Every entry is to be returned exactly as it stands; the pictures are to be dropped.

---- Input

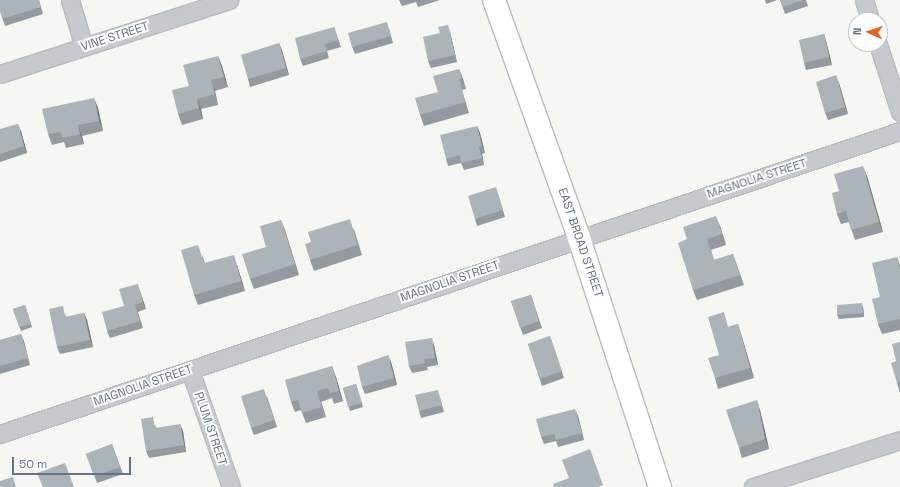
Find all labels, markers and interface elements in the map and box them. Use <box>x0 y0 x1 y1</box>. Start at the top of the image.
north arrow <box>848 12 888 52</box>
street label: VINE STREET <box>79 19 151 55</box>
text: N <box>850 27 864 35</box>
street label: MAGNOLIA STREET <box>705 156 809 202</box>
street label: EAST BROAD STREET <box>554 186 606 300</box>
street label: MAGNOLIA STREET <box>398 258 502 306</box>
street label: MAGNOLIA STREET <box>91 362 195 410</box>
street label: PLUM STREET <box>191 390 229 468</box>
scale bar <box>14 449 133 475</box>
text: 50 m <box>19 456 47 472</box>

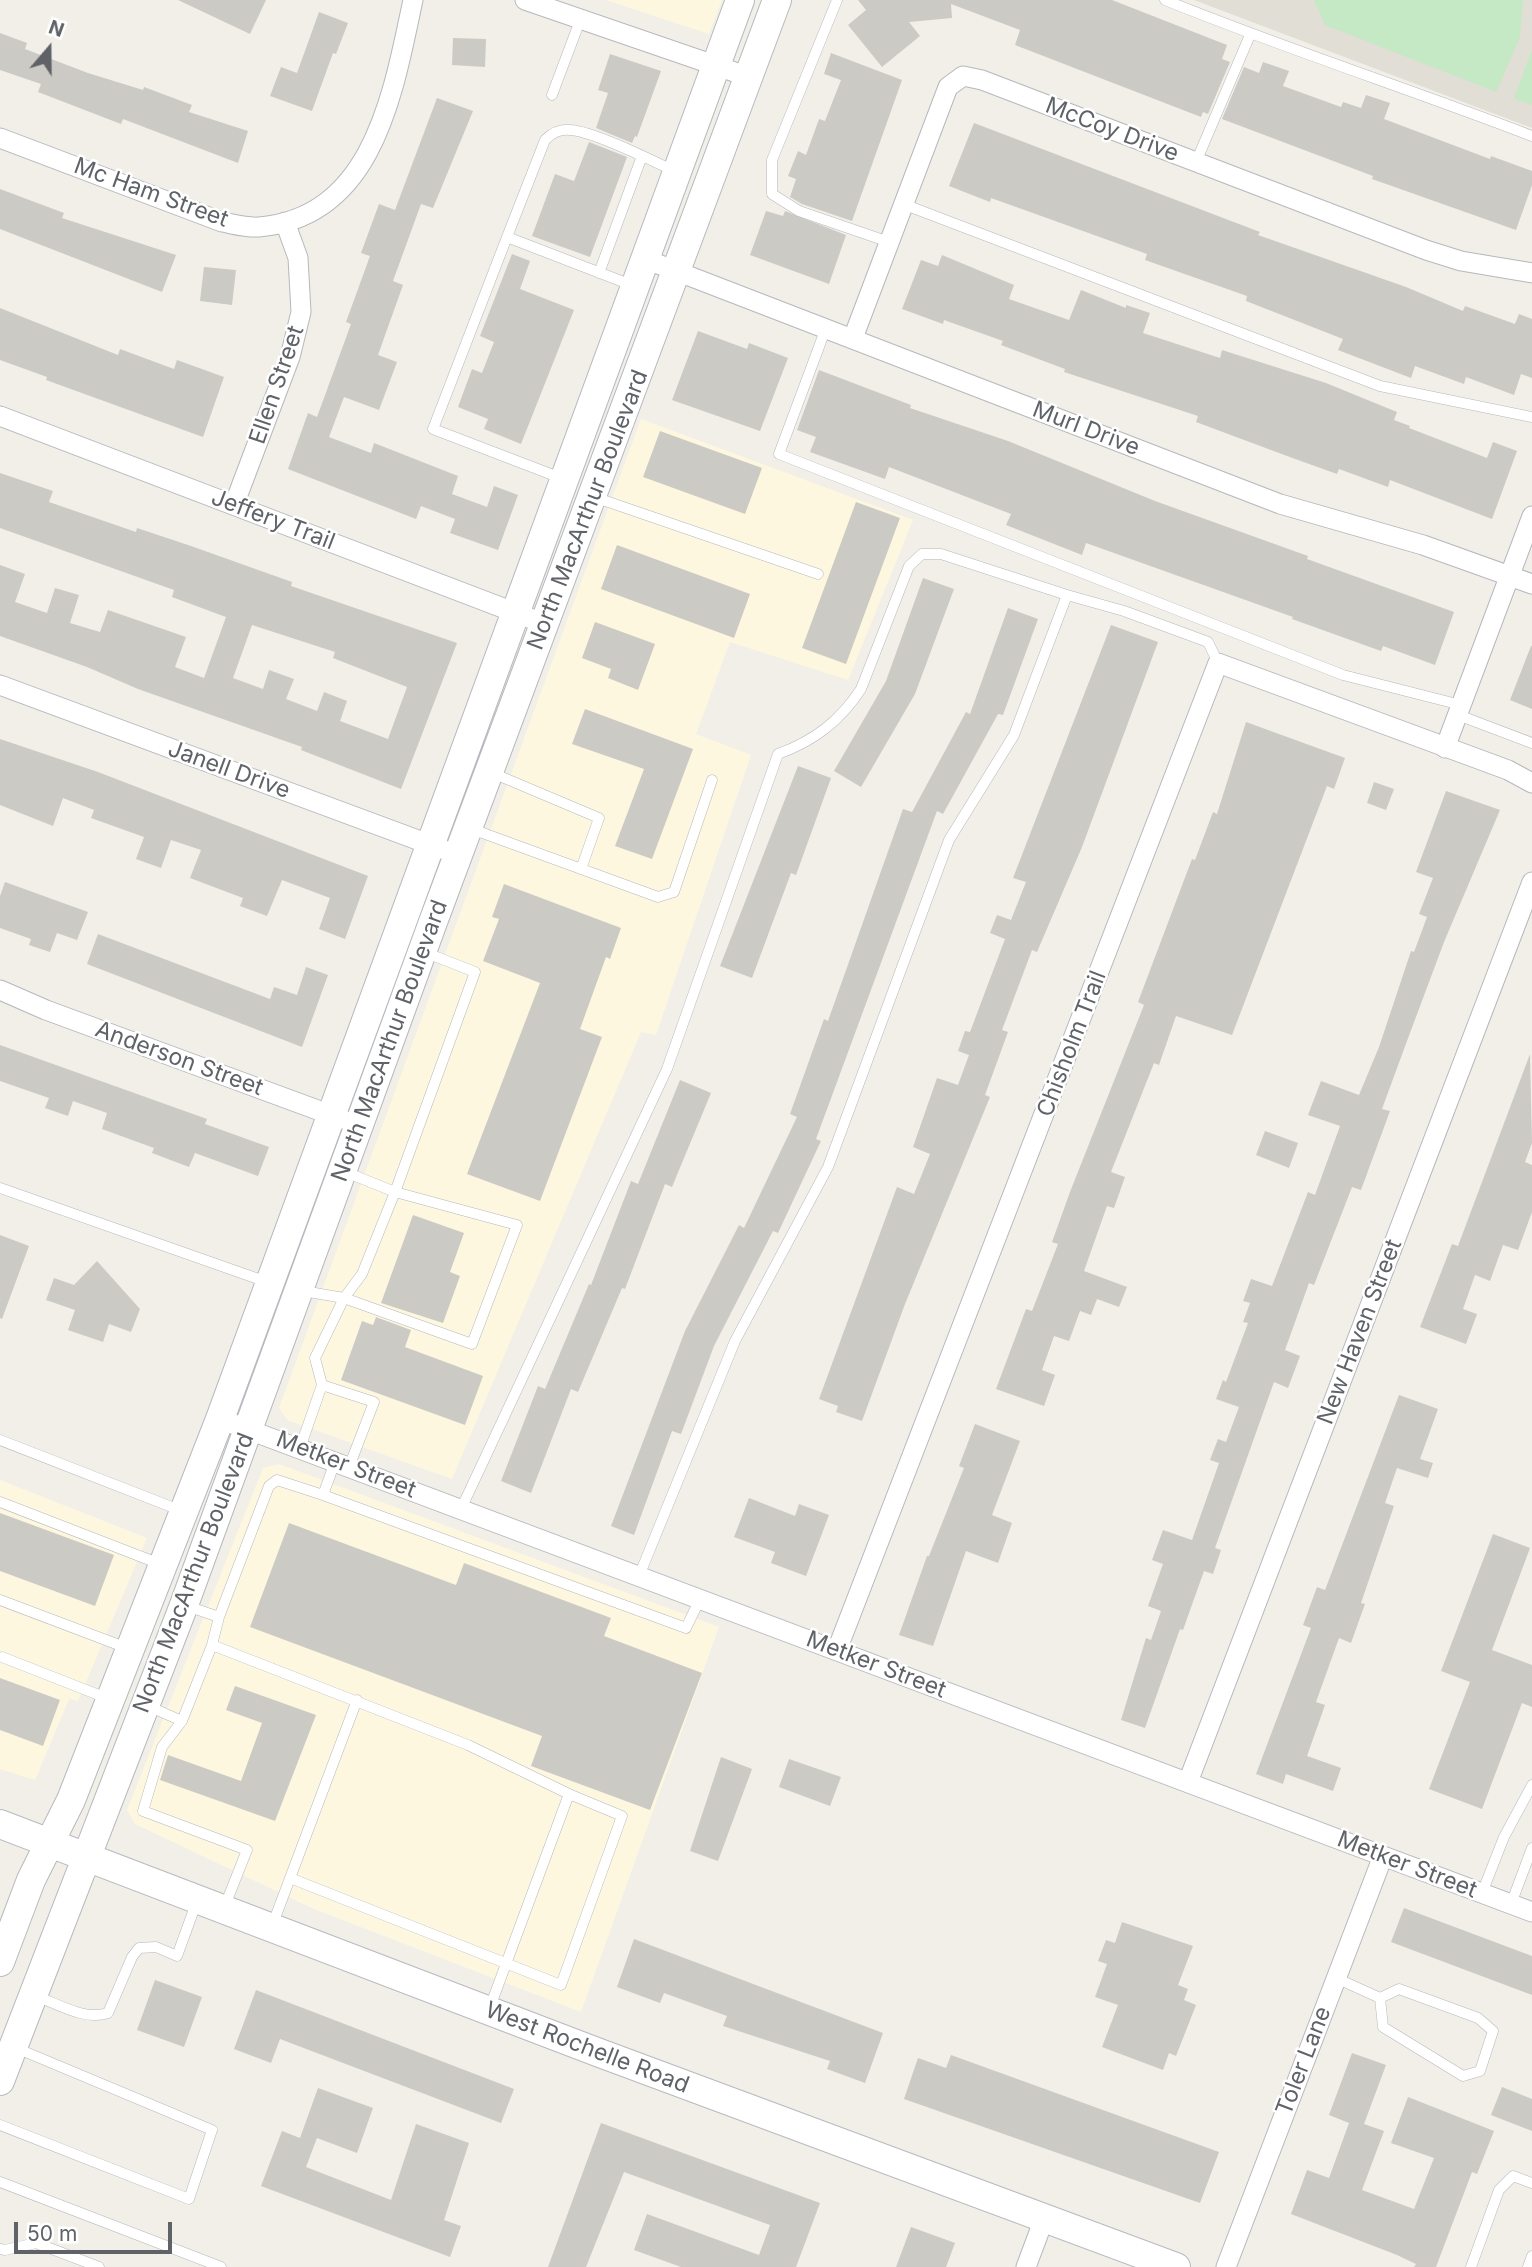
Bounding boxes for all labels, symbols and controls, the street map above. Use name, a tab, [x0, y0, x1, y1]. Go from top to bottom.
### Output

--------

Result —
Find all labels, markers and interface elements in the map and box them. Use <box>x0 y0 x1 y1</box>. Start at the top of the image.
north arrow <box>848 12 888 52</box>
street label: VINE STREET <box>79 19 151 55</box>
text: N <box>850 27 864 35</box>
street label: MAGNOLIA STREET <box>705 156 809 202</box>
street label: EAST BROAD STREET <box>554 186 606 300</box>
street label: MAGNOLIA STREET <box>398 258 502 306</box>
street label: MAGNOLIA STREET <box>91 362 195 410</box>
street label: PLUM STREET <box>191 390 229 468</box>
scale bar <box>14 449 133 475</box>
text: 50 m <box>19 456 47 472</box>

Bounding boxes for all labels, symbols and controls, the street map above. Use name, a tab, [x0, y0, x1, y1]. Go from top to bottom.
### Output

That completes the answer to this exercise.